* [Excerpt provided]:
---------------

Then z is nondecreasing on I,

$$ u(t)\leq z(t),\quad t\in I, $$
(3.7)

and

$$ z(t_{0})=a(T)+\lambda b(T) \int_{\alpha(t_{0})}^{\alpha (T)}\biggl[f_{1}(s)u(s)+f_{2}(s) \int_{\alpha(t_{0})}^{s}g(\tau)u(\tau)\Delta\tau\biggr] \Delta s. $$
(3.8)

From Lemma 2.3 and (3.4)-(3.7), we have

$$\begin{aligned} z^{\Delta}(t) =&b^{\Delta}(t) \int_{\alpha(t_{0})}^{\alpha (\sigma(t))}\biggl[f_{1}(s)u(s)+f_{2}(s) \int_{\alpha(t_{0})}^{s}g(\tau)u(\tau )\Delta\tau\biggr] \Delta s \\ &{}+b(t)\biggl[f_{1}\bigl(\alpha(t)\bigr)u\bigl(\alpha(t) \bigr)+f_{2}\bigl(\alpha(t)\bigr) \int_{\alpha (t_{0})}^{\alpha(t)}g(\tau)u(\tau)\Delta\tau\biggr] \alpha^{\Delta}(t) \\ \leq&b^{\Delta}(t) \int_{\alpha(t_{0})}^{\alpha(\sigma (t))}\biggl[f_{1}(s)z(s)+f_{2}(s) \int_{\alpha(t_{0})}^{s}g(\tau)z(\tau)\Delta\tau\biggr] \Delta s \\ &{}+b(t)\biggl[f_{1}\bigl(\alpha(t)\bigr)z\bigl(\alpha(t) \bigr)+f_{2}\bigl(\alpha(t)\bigr) \int_{\alpha (t_{0})}^{\alpha(t)}g(\tau)z(\tau)\Delta\tau\biggr] \alpha^{\Delta}(t) \\ \leq&z\bigl(\sigma(t)\bigr)b^{\Delta}(t) \int_{\alpha(t_{0})}^{\alpha(\sigma (t))}\biggl[f_{1}(s)+f_{2}(s) \int_{\alpha(t_{0})}^{s}g(\tau)\Delta\tau\biggr] \Delta s \\ &{}+z(t)b(t)\biggl[f_{1}\bigl(\alpha(t)\bigr)+f_{2}\bigl( \alpha(t)\bigr) \int_{\alpha(t_{0})}^{\alpha (t)}g(\tau)\Delta\tau\biggr] \alpha^{\Delta}(t) \\ =&A(t)z\bigl(\sigma(t)\bigr)+C(t)z(t), \quad t\in I. \end{aligned}$$
(3.9)

---------------

* [Activity list]:
(a) Answer these questions using the excerpt on the bound for z:
(i) What monotonicity property does the excerpt state for z on I?
(ii) Which lemma is cited together with (3.4)-(3.7) to obtain the estimate for $z^{\Delta}(t)$?
(iii) What expression ends the chain of relations in (3.9)?
(b) Carry on with the derivation in the excerpt on the bound for z, starting right after inequality (3.9).
The records that follow are separate material and have no connection to the excerpt above.

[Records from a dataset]
---------------

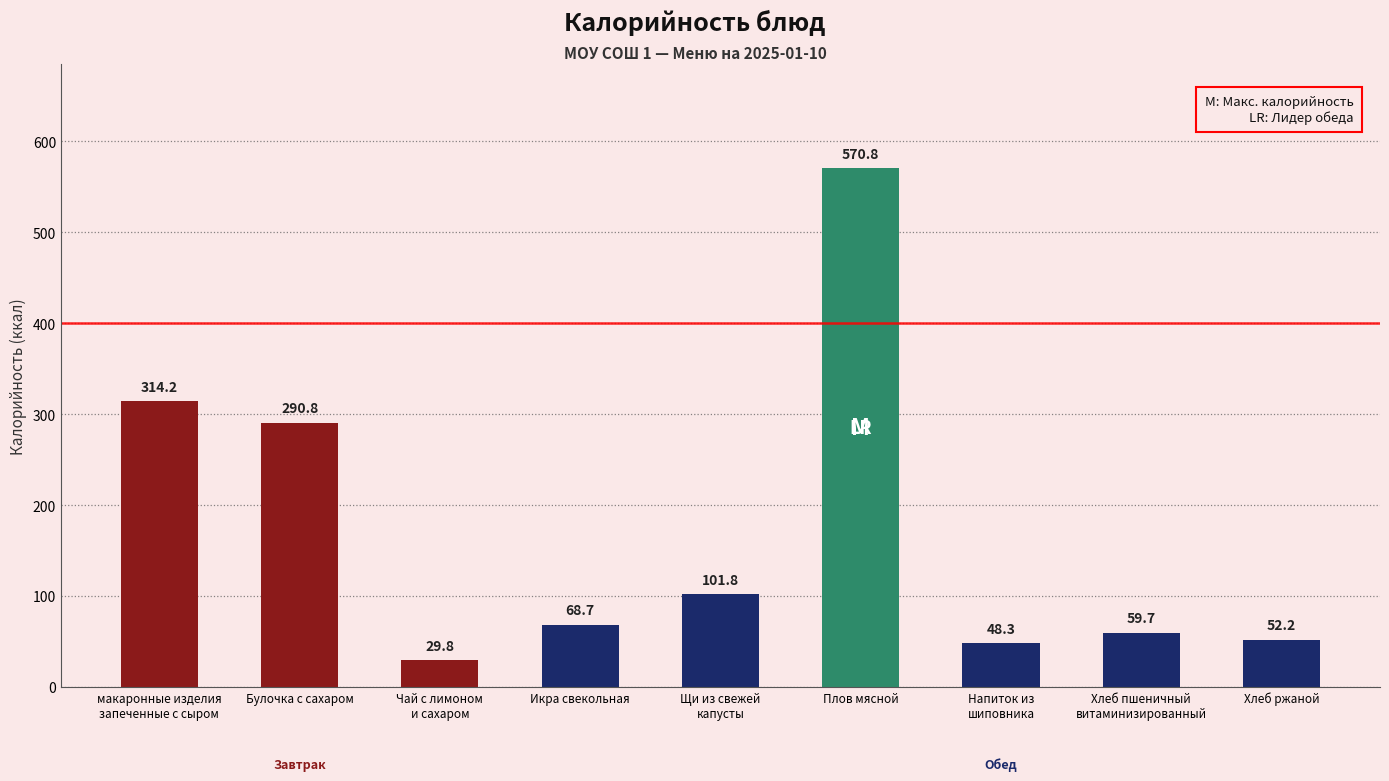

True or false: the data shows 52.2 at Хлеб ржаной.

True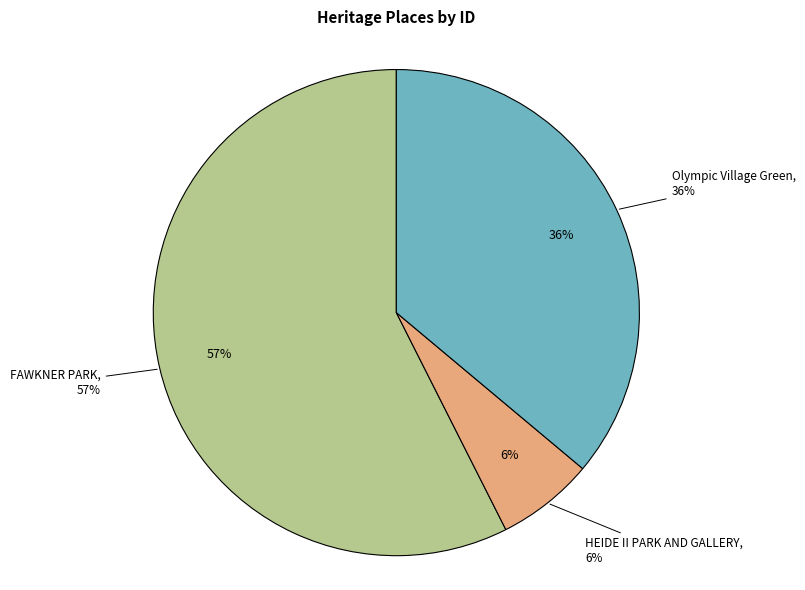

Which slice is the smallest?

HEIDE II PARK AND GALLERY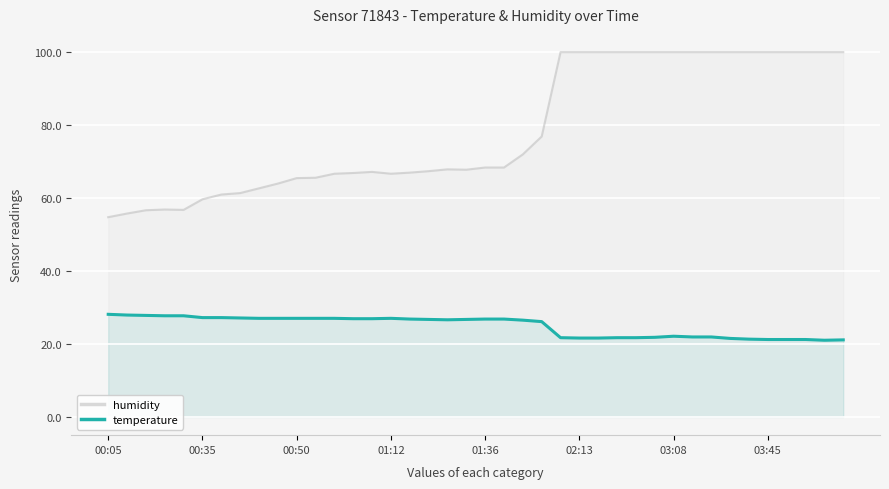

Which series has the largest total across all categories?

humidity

---------------

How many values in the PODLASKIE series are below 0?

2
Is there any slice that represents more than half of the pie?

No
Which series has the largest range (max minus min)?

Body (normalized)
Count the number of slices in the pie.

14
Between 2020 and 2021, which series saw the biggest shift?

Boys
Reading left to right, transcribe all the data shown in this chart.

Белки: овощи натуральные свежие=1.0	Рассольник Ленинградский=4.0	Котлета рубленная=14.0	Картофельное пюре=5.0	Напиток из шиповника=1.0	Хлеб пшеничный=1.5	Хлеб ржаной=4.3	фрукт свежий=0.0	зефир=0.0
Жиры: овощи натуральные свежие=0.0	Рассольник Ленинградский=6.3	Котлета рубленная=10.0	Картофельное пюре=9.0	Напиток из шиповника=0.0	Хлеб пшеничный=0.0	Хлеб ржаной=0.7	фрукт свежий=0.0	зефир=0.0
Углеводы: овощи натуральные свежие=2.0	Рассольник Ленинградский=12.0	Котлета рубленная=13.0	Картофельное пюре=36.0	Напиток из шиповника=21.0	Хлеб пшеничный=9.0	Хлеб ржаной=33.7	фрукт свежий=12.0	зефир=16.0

---------------

* [Results of the exercise]:
(a)
(i) z is nondecreasing on I.
(ii) Lemma 2.3.
(iii) $A(t)z\bigl(\sigma(t)\bigr)+C(t)z(t)$, for $t\in I$.

(b)
Note that from (3.4) we get

$$A(t)=\frac{B(t)}{1+\mu(t)B(t)}, $$

and from (3.9) we have

$$\begin{aligned} z^{\Delta}(t) &\leq\frac{B(t)}{1+\mu(t)B(t)}z\bigl(\sigma(t)\bigr)+C(t)z(t) \\ &=\frac{B(t)}{1+\mu(t)B(t)}\bigl[z(t)+\mu(t)z^{\Delta}(t)\bigr]+C(t)z(t), \end{aligned} $$

which yields

$$\frac{1}{1+\mu(t)B(t)}z^{\Delta}(t)\leq\biggl[\frac{B(t)}{1+\mu(t)B(t)}+C(t) \biggr]z(t), $$

i.e.,

$$\begin{aligned} z^{\Delta}(t) \leq&\bigl[B(t)+\bigl(1+\mu(t)B(t)\bigr)C(t)\bigr]z(t) \\ =&(B\oplus C) (t)z(t). \end{aligned}$$
(3.10)

Note that z is rd-continuous and \(B\oplus C\in\mathcal{R}^{+}\), from Lemma 2.5 and (3.10), we obtain

$$ z(t)\leq z(t_{0})e_{B \oplus C}(t,t_{0}), \quad t\in I. $$
(3.11)

From (3.6) and (3.8), we get

$$\bigl(z(t_{0})-a(T)\bigr)\frac{\lambda+1}{\lambda}+a(T)=z(T), $$

i.e.,

$$ \frac{\lambda+1}{\lambda}z(t_{0})-\frac{1}{\lambda}a(T)=z(T). $$
(3.12)

From (3.2), (3.11) and (3.12), we have

$$ \frac{\lambda+1}{\lambda}z(t_{0})-\frac{1}{\lambda}a(T)=z(T)\leq z(t_{0})e_{B \oplus C}(T,t_{0})=z(t_{0}) \beta. $$
(3.13)

In view of (3.2) and (3.13), we get

$$ z(t_{0})\leq\frac{a(T)}{\lambda+1-\beta\lambda}. $$
(3.14)

Substituting (3.14) into (3.11), we obtain

$$z(t)\leq\frac{a(T)}{\lambda+1-\beta\lambda}e_{B \oplus C}(t,t_{0}),\quad t\in I. $$

Noting \(u(t)\leq z(t)\), we get the desired inequality (3.3). This completes the proof. □

If we let \(\lambda=\frac{1}{b(T)}\) in Theorem 3.1, then we obtain the following corollary.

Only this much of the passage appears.